The product 900000000 does fit in the type `int`

of the multiplication. But then there is a conversion when the `int`

result is assigned to the `short`

variable `r`

. This conversion is implementation-defined, so the value analysis does not warn about it, but another static analyzer may choose to warn about this conversion.

unsigned short a = 50000; unsigned short b = 50000; unsigned int r = a * b;

Perhaps contrary to expectations, there is an undefined overflow in the multiplication `a * b`

in this example. Right in the middle of the aforementioned 6.3.1 clause in the C99 standard, on the subject of the promotion of operands with smaller types than `int`

, the following sentence can be found:

If an

`int`

can represent all values of the original type, the value is converted to an`int`

; otherwise, it is converted to an`unsigned int`

.

All values of a 16-bit `unsigned short`

fit a 32-bit `int`

, so the third line is interpreted as `unsigned int r = (unsigned int) ((int) a * (int) b);`

.

Incidentally, things would be completely different in this last example if `int`

and `short`

were the same size, say if `int`

was 16-bit.

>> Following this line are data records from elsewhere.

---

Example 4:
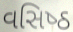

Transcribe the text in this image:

વસિષ્‍ઠ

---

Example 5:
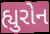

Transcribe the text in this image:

હ્યુરોન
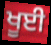
ਖੂਈ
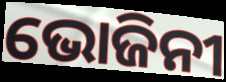
ଭୋଜିନୀ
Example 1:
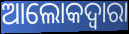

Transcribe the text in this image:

ଆଲୋକଦ୍ୱାରା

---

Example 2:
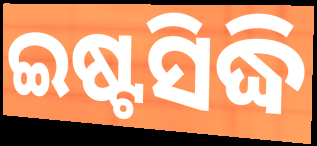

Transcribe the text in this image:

ଇଷ୍ଟସିଦ୍ଧି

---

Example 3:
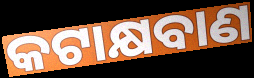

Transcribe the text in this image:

କଟାକ୍ଷବାଣ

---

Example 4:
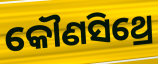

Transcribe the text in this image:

କୌଣସିଥ୍ରେ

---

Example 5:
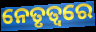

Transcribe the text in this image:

ନେତୃତ୍ଵରେ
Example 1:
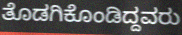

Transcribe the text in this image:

ತೊಡಗಿಕೊಂಡಿದ್ದವರು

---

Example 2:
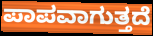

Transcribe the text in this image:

ಪಾಪವಾಗುತ್ತದೆ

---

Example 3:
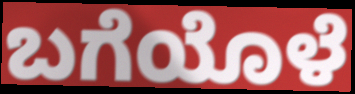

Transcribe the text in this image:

ಬಗೆಯೊಳೆ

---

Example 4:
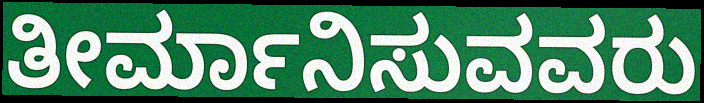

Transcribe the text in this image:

ತೀರ್ಮಾನಿಸುವವರು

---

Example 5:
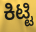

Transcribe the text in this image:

ಕಿಟ್ಟಿ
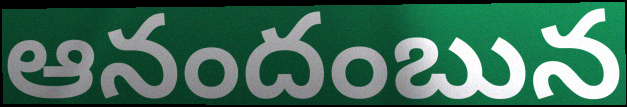
ఆనందంబున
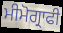
ਮੀਮੋਗ੍ਰਾਫੀ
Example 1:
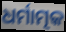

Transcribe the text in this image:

ଧର୍ମାତ୍ମକ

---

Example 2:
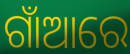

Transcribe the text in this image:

ଗାଁଆରେ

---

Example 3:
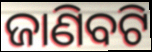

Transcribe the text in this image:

ଜାଣିବଟି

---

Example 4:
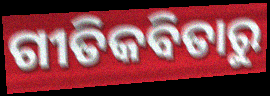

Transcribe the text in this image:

ଗୀତିକବିତାରୁ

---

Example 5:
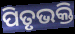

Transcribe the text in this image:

ପିତୃଭକ୍ତି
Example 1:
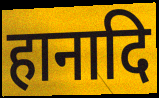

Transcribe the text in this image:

हानादि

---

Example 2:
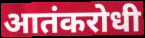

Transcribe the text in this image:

आतंकरोधी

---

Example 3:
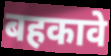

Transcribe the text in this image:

बहकावे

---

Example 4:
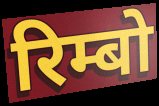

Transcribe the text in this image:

रिम्बो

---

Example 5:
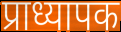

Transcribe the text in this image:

प्राध्यापक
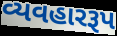
વ્યવહારરૂપ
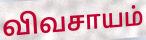
விவசாயம்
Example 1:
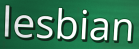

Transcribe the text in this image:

lesbian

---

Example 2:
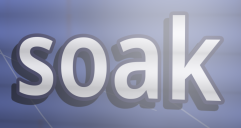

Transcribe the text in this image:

soak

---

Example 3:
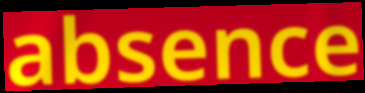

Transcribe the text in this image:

absence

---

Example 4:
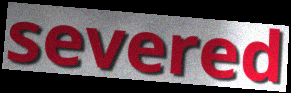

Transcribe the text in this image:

severed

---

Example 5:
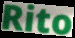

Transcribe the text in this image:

Rito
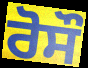
ਰੋਸੌ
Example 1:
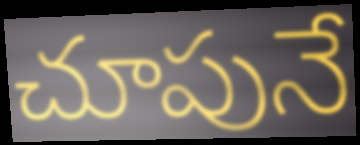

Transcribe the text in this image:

చూపునే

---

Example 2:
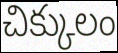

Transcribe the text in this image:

చిక్కులం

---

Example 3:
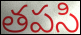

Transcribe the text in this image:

తపసి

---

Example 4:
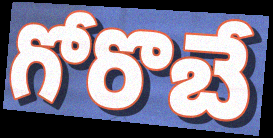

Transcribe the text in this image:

గోరొబే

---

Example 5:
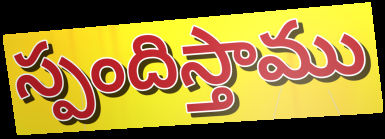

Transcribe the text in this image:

స్పందిస్తాము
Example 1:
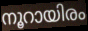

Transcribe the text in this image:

നൂറായിരം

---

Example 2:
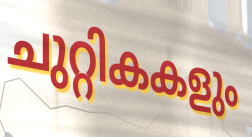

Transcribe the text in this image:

ചുറ്റികകളും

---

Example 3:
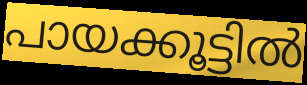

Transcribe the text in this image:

പായക്കൂട്ടിൽ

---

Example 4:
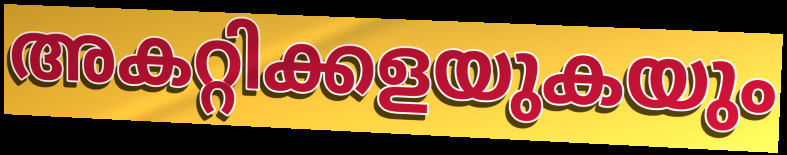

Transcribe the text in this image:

അകറ്റിക്കളയുകയും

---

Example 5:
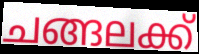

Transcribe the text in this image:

ചങ്ങലക്ക്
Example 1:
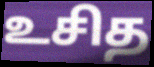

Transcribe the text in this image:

உசித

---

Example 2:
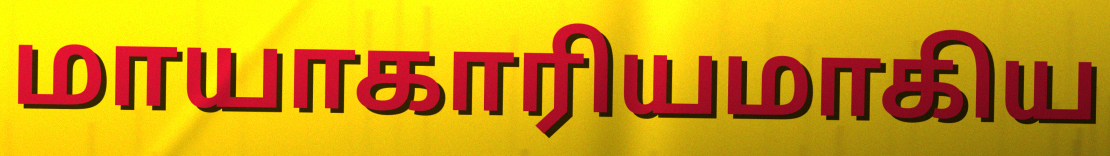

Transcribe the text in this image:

மாயாகாரியமாகிய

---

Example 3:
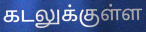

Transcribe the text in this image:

கடலுக்குள்ள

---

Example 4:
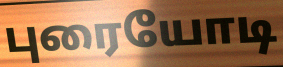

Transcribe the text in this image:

புரையோடி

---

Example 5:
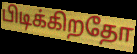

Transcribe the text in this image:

பிடிக்கிறதோ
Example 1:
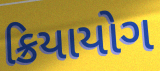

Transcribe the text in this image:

ક્રિયાયોગ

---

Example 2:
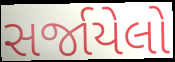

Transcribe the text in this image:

સર્જાયેલો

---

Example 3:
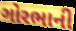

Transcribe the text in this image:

ગોરભાની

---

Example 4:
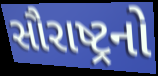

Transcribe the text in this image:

સૌરાષ્ટ્રનો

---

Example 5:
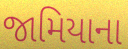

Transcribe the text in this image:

જામિયાના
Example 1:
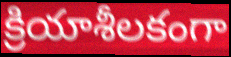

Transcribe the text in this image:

క్రియాశీలకంగా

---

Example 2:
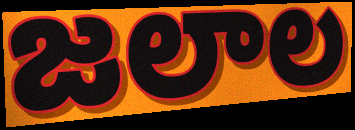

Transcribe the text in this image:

జలాల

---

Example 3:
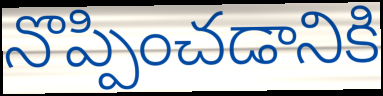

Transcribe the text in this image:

నొప్పించడానికి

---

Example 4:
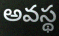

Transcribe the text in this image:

అవస్థ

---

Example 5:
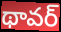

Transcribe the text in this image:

థావర్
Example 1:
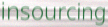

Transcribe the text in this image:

insourcing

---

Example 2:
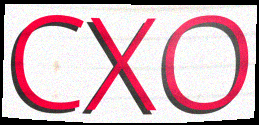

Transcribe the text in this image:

CXO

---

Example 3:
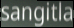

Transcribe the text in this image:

sangitla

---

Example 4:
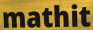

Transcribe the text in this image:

mathit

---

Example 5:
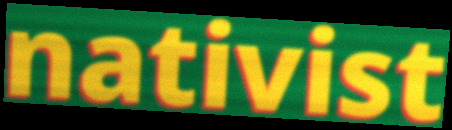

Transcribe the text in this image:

nativist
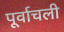
पूर्वाचली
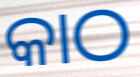
କାଠ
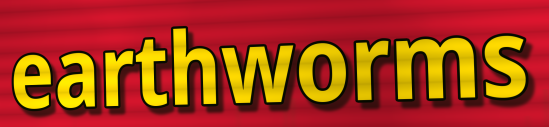
earthworms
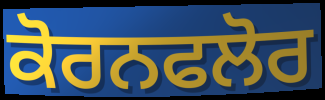
ਕੋਰਨਫਲੋਰ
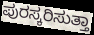
ಪುರಸ್ಕರಿಸುತ್ತಾ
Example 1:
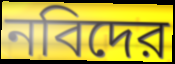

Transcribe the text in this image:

নবিদের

In this case the third line would be equivalent to `unsigned int r = (unsigned int) a * (unsigned int) b;`

and would only contain an unsigned, innocuous overflow.

## Wrapping up

In Fluorine, the option to activate or deactivate the emission of these undefined arithmetic overflow alarms is called `-warn-signed-overflow`

(the opposite version for no alarms being `-no-warn-signed-overflow`

). I felt that providing this piece of information earlier would have rendered the quiz too easy.

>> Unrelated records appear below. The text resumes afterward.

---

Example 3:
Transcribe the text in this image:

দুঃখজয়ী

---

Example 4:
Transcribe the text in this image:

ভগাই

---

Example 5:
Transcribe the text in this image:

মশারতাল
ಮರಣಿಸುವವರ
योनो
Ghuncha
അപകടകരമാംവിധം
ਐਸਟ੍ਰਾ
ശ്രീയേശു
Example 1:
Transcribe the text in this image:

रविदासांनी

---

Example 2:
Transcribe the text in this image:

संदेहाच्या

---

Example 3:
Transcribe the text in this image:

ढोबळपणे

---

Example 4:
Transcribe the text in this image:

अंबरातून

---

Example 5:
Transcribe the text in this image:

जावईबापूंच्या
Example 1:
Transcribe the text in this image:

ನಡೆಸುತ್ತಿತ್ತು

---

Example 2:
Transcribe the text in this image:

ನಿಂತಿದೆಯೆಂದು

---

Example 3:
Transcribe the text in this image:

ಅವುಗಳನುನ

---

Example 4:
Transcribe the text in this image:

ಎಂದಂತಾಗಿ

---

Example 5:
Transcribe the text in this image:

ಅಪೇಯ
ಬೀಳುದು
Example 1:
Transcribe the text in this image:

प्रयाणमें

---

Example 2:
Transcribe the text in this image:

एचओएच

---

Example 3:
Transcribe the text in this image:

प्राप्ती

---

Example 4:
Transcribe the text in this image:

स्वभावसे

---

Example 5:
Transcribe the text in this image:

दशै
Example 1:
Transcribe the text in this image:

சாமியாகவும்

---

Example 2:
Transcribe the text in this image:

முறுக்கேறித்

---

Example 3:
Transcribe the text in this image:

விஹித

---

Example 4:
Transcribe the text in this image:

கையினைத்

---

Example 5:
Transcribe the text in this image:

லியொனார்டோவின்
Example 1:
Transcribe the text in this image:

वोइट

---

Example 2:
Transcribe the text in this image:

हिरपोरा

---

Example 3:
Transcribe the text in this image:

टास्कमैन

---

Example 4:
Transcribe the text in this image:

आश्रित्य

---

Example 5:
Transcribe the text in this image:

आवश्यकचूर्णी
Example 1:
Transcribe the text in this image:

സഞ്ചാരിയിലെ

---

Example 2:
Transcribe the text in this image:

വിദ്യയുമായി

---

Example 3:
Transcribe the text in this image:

Although Frama-C's value analysis adheres to the semantics of C and only warns for undefined overflows, it is possible to use Frama-C to check for the other kinds of overflows by using another plug-in, Rte, to automatically annotate the target C program with ACSL assertions that express the conditions for overflows. Note that that post pre-dates the Fluorine release and is written in terms of the old options.

## Comments

Have you found examples where someone wants to know about defined overflows? I was thinking about this lately while reading about some integer overflow bugs in Java, where of course everything is well-defined. Although C's undefined behaviors are usually a curse, at least they let us report bugs more a bit more confidence...

Hello John,

the only kind of C code that I know of where an analyzer that warns for all integer overflows would not suffer from the dreaded “subjective false positive” problem for real but intended overflows is code that was written from the start to comply with coding rules that discourage all kinds of overflows, e.g. MISRA C. Code that was not written to avoid or explicitly “justify” overflows from the beginning seems to contain many of them. There are more opportunities to rely on them than one might think:

- pseudo-random number generators,

- multi-precision arithmetic,

- cycling over the values of a variable of narrow width such as char or short,

- and as you well know, implementing an interpreter for a language that, like Java, guarantees two's complement result for its signed integer types.

This post was written as a before-the-fact write-up (a write-down?) for Frama-C's participation in NIST's SATE V, and would you believe it, despite there being some “synthetic” test cases (“synthetic” = from the Juliet test suite) that explicitly test for overflows including harmless defined ones, there are also test cases that involuntarily include undefined signed overflow while testing something else. And this suite has been subjected to many static analyzers. My conclusion, for what it is worth, is that if there was any hope of sorting the involuntary overflow wheat from the intentional overflow chaff, an analyzer would have done it already. The only hope would be if one could convince developers to renounce intentional overflows, but that has been tried already (cf MISRA C) and they did not like it. Rules discouraging overflows in a language like Java would make even less sense, since overflows are more defined and architecture-independent in Java.